:: Available data ::
----

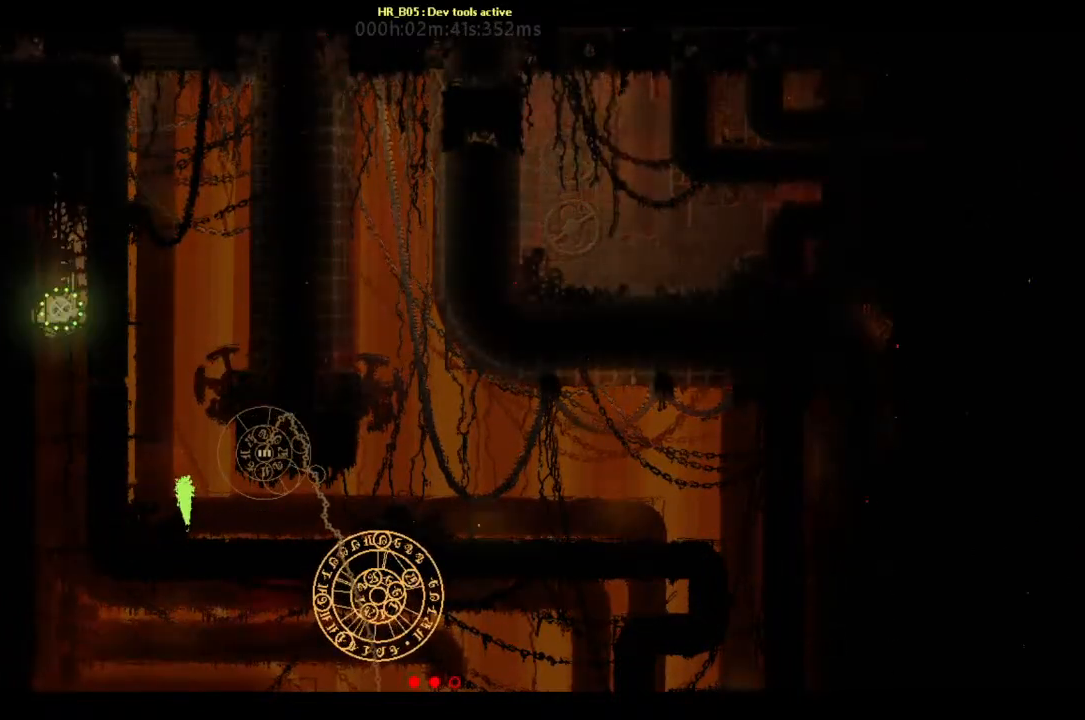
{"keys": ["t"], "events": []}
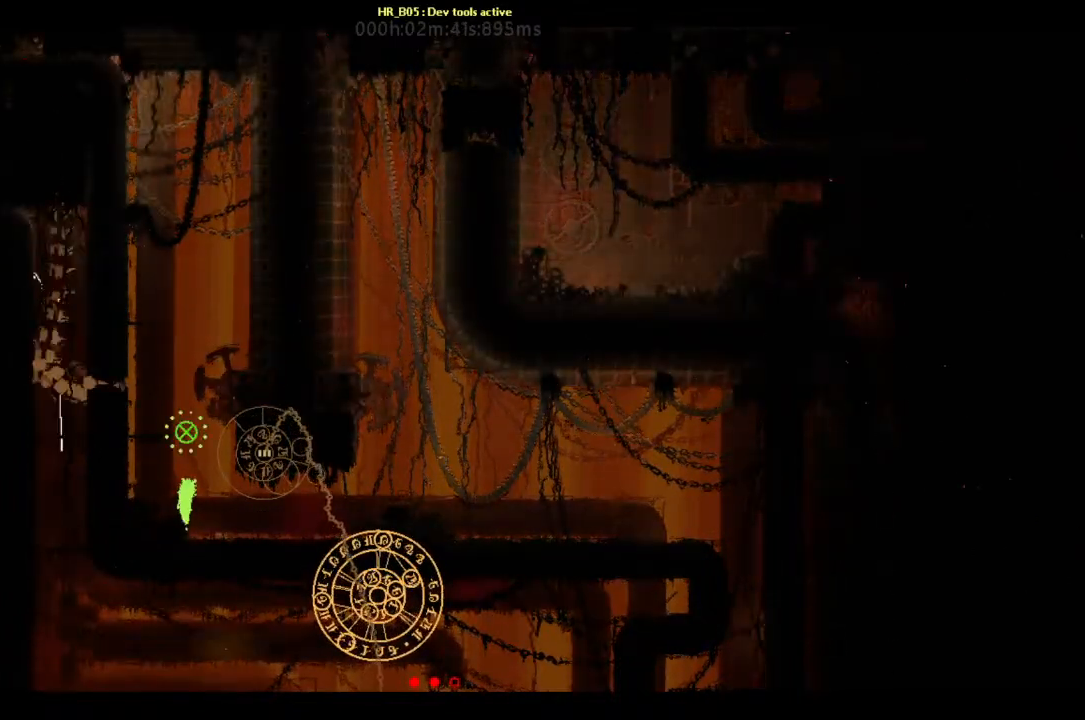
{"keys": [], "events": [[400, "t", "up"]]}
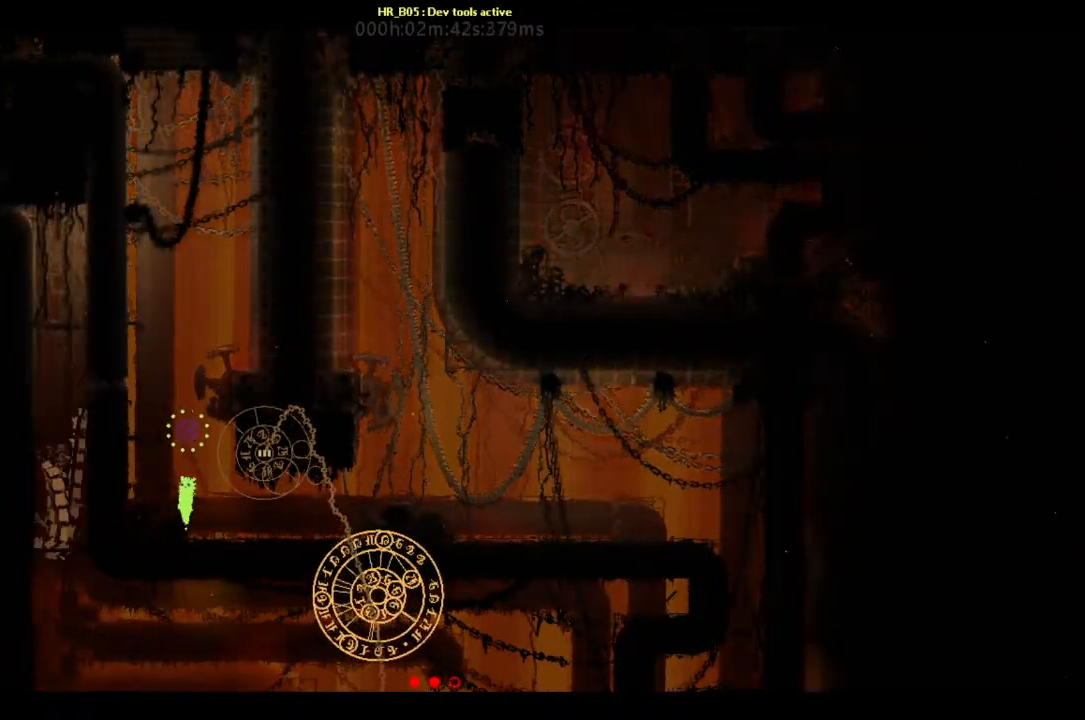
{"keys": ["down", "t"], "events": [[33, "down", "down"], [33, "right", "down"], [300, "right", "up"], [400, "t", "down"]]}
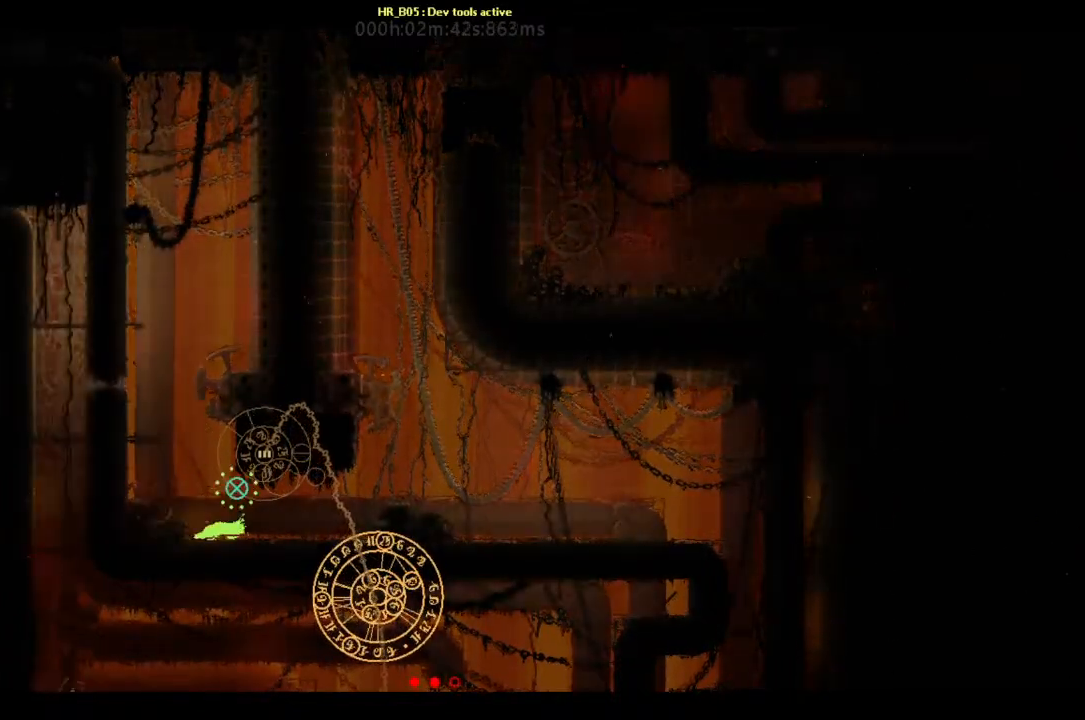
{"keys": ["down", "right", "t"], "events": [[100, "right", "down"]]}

----

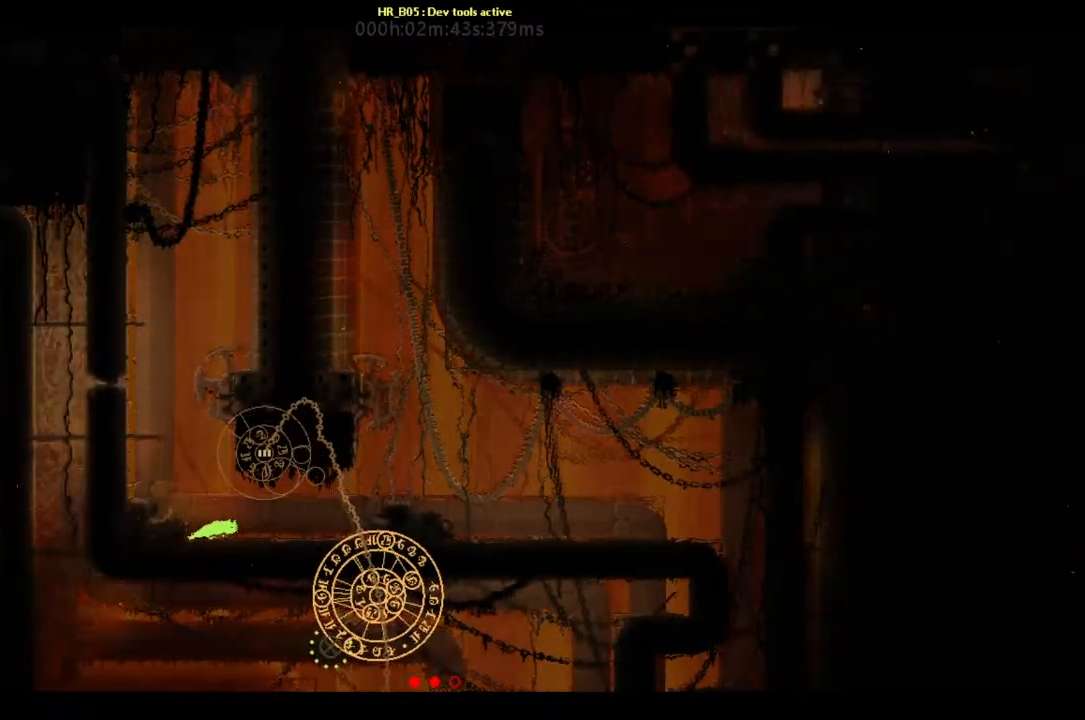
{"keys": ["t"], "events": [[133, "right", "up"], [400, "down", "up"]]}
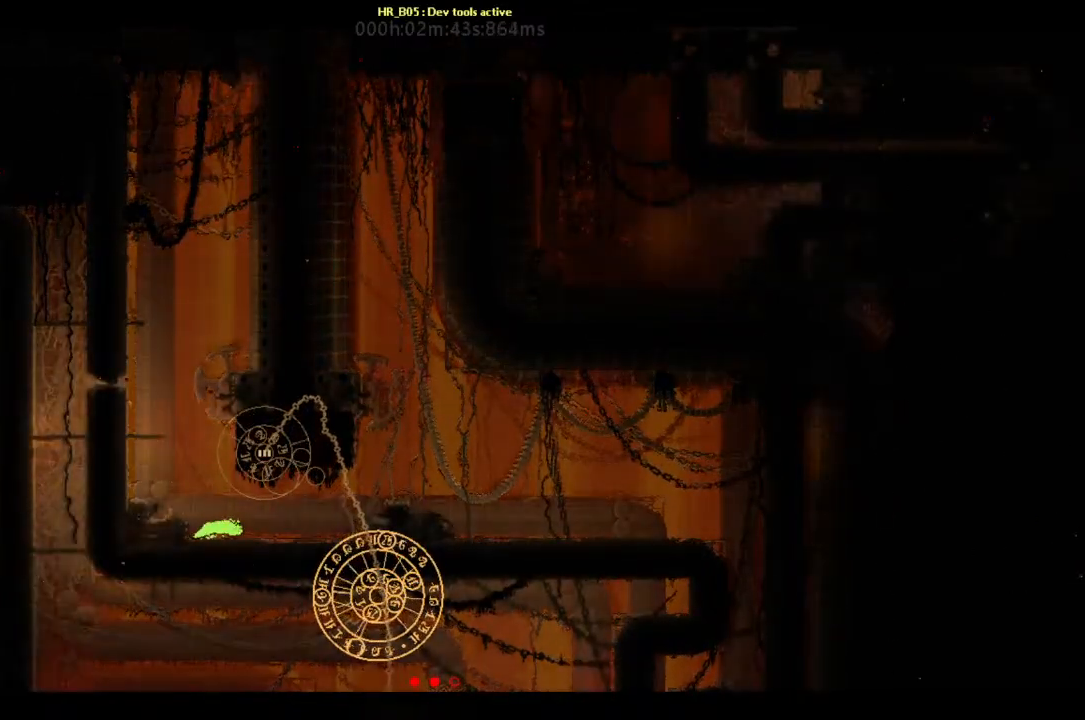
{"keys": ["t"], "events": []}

----

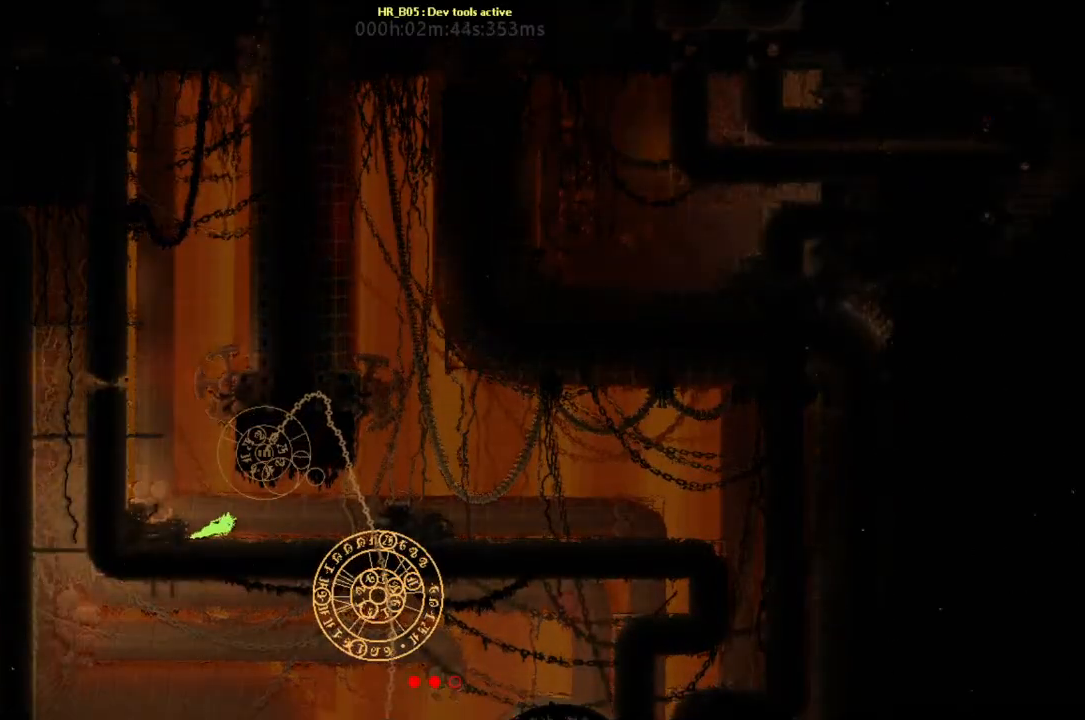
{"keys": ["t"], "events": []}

----

:: What the task requires ::
Filter the records above and return every line that holds the word "right".

:: Output ::
{"keys": ["down", "t"], "events": [[33, "down", "down"], [33, "right", "down"], [300, "right", "up"], [400, "t", "down"]]}
{"keys": ["down", "right", "t"], "events": [[100, "right", "down"]]}
{"keys": ["t"], "events": [[133, "right", "up"], [400, "down", "up"]]}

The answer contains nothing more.